Des pièces versées au dossier, il résulte que :
— les époux [A] ont réglé la somme de 5 760 euros au titre de l’utilisation d‘un brise-roche (dont le devis n’a pas été accepté), (facture n° 267),
— ils ont signé un devis de 1 244,10 euros pour la “reprise palatre béton-entrée” et ont procédé au paiement de cette somme (facture n° 322),
— ils ont payé la somme de 20 988,52 euros TTC (facture n° 324),
— les époux [T] ont réglé une somme de 7 155,51 euros le 24 mars 2022 et le 28 mars 2022, une somme de 73 404,70 euros le 1er mars 2022, une somme de 8 791,40 euros le 21 juin 2022.
Selon le décompte non contesté de la société de maçonnerie Le Ray, les époux [T] ont réglé la somme de 125 344,54 euros.
La facture n° 345 du 30 novembre 2022 concerne des travaux en plus-value tels que le coffrage de semelle de fondation, des blocs bancheur en limite de propriété, ou du terrassement extérieur ainsi que des travaux en moins-value tels que des lucarnes, des poutres, des linteaux, des bandes de redressement notamment.
Force est de constater qu’aucun devis n’a été signé ou aucun ordre de service du maître de l’ouvrage pour les plus-values d’un montant de 19 636,95 euros HT.
Cette somme n’est donc pas due par les époux [T].
Concernant les travaux d’enduit, le tribunal note l’absence de devis signé.
L’argument de l’entreprise selon lequel ces travaux ont été commandés par le maître d’oeuvre n’est pas retenu puisque le maître d’oeuvre n’a pas qualité à se substituer au maître de l’ouvrage qui est le seul contractant.
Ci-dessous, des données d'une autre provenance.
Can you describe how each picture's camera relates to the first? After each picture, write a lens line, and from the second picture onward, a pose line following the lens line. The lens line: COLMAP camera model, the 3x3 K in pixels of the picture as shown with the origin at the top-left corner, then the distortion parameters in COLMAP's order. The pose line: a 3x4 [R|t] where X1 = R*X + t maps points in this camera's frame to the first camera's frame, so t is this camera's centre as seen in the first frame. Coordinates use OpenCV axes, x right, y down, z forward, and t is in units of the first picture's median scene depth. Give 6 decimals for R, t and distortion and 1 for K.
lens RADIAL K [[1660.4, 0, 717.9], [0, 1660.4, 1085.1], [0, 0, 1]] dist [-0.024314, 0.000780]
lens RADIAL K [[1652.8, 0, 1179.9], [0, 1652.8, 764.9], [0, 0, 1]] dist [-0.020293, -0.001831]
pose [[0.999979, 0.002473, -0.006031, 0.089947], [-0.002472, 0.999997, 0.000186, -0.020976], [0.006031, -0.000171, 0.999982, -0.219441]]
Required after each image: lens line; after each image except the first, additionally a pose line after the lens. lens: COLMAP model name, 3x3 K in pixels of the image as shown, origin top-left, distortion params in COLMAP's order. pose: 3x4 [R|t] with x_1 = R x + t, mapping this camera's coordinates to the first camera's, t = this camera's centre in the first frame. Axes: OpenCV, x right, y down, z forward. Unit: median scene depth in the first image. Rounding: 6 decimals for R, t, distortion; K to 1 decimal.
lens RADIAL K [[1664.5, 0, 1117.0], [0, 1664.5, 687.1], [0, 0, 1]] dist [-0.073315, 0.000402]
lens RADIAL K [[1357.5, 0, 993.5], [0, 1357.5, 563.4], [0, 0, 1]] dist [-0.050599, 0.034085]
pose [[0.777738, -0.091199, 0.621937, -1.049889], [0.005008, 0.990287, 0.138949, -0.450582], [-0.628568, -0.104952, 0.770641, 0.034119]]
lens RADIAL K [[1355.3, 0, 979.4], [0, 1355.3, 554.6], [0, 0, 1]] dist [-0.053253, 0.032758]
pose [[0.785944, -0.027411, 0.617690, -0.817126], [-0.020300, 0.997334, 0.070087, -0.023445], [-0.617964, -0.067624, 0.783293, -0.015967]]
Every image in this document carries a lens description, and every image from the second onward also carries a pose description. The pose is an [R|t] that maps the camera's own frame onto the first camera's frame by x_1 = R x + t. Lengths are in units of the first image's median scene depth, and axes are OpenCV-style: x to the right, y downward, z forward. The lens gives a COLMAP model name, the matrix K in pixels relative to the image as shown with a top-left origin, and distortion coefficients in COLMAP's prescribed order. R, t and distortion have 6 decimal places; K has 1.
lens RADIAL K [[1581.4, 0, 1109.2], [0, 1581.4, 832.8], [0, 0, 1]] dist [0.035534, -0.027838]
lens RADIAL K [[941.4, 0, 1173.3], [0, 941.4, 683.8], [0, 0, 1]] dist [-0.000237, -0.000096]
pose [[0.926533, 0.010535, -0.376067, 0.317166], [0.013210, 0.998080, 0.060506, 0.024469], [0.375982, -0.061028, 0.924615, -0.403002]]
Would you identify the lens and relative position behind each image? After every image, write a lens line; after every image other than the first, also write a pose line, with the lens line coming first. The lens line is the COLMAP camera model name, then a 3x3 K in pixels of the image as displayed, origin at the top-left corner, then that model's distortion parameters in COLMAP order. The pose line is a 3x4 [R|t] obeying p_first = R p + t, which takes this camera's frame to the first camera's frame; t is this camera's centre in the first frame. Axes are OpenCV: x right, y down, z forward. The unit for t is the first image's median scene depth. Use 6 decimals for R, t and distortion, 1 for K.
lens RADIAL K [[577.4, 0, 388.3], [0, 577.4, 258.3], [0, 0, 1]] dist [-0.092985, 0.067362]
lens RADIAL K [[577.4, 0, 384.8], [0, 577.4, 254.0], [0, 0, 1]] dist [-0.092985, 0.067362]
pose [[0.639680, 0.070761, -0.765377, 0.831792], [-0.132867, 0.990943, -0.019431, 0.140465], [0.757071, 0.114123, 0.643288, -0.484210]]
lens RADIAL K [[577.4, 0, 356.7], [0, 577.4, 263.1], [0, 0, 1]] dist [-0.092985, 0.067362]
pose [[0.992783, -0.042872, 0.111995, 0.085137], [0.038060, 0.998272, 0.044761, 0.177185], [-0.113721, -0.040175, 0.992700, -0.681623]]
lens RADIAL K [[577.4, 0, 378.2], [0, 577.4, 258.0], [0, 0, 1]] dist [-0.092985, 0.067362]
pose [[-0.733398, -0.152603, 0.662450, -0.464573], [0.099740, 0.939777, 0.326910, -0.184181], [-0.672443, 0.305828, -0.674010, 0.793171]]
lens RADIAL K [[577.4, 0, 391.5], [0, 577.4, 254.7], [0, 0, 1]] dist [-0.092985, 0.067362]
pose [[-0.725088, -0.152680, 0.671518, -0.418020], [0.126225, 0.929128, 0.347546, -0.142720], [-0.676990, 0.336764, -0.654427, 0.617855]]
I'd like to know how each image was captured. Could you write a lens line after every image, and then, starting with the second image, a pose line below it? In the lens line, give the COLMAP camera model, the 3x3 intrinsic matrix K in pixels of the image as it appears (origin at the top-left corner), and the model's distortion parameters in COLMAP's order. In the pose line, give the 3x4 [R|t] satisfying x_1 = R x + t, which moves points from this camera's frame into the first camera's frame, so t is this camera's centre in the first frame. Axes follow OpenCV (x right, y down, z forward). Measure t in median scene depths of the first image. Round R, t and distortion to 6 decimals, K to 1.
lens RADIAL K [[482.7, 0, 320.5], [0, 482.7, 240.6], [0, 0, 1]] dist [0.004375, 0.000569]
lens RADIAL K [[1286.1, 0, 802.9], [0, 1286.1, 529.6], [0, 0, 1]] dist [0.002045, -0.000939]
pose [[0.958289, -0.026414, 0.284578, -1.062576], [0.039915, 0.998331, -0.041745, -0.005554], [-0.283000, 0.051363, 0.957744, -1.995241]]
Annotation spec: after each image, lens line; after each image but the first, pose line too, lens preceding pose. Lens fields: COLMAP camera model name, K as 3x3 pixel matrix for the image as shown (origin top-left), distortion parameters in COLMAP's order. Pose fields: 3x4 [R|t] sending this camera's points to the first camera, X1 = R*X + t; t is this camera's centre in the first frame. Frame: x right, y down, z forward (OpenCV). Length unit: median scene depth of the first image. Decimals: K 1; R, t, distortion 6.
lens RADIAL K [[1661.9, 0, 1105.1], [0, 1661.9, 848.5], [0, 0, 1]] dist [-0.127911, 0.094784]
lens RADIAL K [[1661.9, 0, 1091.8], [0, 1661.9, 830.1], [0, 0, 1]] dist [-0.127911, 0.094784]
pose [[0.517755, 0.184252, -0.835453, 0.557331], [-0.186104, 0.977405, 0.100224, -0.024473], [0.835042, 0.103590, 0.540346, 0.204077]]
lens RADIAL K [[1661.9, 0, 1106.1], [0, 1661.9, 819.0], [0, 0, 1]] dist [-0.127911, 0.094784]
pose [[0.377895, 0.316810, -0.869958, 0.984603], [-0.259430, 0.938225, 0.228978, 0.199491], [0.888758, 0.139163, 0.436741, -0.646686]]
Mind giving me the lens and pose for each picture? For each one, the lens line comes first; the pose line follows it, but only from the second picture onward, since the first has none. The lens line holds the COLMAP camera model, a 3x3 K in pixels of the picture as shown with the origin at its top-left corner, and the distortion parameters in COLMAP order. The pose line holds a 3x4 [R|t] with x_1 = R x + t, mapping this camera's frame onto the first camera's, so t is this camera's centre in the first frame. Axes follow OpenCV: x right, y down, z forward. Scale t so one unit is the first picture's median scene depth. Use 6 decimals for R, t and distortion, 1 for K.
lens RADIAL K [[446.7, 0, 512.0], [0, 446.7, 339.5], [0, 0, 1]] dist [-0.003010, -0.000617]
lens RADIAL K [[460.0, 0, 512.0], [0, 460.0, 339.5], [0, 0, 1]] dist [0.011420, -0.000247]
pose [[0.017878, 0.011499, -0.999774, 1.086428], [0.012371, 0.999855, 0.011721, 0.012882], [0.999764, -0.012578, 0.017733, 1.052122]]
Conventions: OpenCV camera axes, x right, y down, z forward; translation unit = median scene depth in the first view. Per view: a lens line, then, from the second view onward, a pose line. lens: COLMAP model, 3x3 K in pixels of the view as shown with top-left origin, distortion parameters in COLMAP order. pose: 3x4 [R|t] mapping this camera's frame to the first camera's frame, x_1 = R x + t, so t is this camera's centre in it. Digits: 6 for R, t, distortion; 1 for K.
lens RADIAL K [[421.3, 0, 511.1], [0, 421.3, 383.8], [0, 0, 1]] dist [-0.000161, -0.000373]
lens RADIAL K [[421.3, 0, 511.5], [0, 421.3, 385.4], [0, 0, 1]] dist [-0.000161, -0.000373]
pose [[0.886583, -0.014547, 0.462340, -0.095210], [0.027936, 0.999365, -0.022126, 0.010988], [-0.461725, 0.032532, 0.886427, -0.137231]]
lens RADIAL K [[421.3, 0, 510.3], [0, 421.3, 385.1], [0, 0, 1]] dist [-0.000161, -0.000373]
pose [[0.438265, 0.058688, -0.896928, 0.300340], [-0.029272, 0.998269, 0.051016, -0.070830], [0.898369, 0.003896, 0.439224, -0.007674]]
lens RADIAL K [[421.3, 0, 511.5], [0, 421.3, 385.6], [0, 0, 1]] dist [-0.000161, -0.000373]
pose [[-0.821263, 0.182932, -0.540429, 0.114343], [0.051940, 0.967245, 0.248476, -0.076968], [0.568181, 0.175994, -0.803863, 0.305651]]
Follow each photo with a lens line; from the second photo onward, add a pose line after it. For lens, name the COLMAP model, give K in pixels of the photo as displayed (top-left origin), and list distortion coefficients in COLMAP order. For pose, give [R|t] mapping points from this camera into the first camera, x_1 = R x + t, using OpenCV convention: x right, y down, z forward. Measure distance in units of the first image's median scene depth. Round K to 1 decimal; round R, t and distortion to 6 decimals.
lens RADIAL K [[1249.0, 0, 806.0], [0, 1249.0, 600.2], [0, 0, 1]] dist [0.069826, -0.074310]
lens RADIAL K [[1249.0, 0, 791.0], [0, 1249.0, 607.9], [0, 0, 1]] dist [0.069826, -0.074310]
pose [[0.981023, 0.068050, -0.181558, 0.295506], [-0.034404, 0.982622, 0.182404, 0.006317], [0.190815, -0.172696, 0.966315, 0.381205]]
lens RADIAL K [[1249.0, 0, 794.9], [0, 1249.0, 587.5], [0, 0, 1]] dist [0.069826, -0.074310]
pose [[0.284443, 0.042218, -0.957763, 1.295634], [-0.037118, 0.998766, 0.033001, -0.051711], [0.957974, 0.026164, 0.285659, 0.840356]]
Selon la facture n° 333 du 31 octobre 2022, il s’agit d’enduit sur murs intérieurs et un “dégrossi” sur mur intérieur pour 3 319,63 euros HT (3 983,56 euros TTC).
Le devis n’a pas fait l’objet d’un accord de la part des maîtres de l’ouvrage.
Le tribunal note que cette facture mentionne “ travaux enduit prévu au marché de base : Enduit sur mur intérieur : pignon (2 415,00 euros HT) dégrossi : derrière bardage bois (2 895,60 euros HT) sans que ces sommes ne soient reproduites dans le devis D210603B du 28 septembre 2021.
À défaut d’avoir été acceptés, ces travaux n’ont pas à être réglés par les époux [T].
Au regard de ces éléments, la somme de 14 655 euros TTC, telle que proposée par les époux [T], est satisfactoire pour solde de tout compte.
En conséquence, au besoin, il convient de condamner M. et Mme [T] à payer à l’entreprise Le Ray la somme de 14 655 euros avec intérêts au taux légal à compter du 22 juillet 2023 (date d’envoi de la mise en demeure).
À défaut de justifier d’un préjudice différent de celui résultant du retard dans le paiement, la SARL Le Ray est déboutée de sa demande en dommages et intérêts.
Chaque partie ayant pour partie succombé, il n’est pas fait application de l’article 700 du code de procédure civile et chaque partie supportera la moitié des dépens.
PAR CES MOTIFS
Statuant publiquement, par jugement contradictoire rendu en premier ressort, par mise à disposition au greffe :
Condamne M. et Mme [T] à payer à la société Entreprise de maçonnerie béton armé Le Ray la somme de 14 655 avec intérêts au taux légal à compter du 22 juillet 2023 ;
Déboute la société Entreprise de maçonnerie béton armé [Adresse 3] de sa demande en dommages et intérêts ;
Dit n’y avoir lieu à application de l’article 700 du code de procédure civile ;
Dit que la société Entreprise de maçonnerie béton armée Le Ray assumera la moitié des dépens et les époux [T] l’autre moitié ;
Rappelle que la décision est de droit exécutoire à titre provisoire.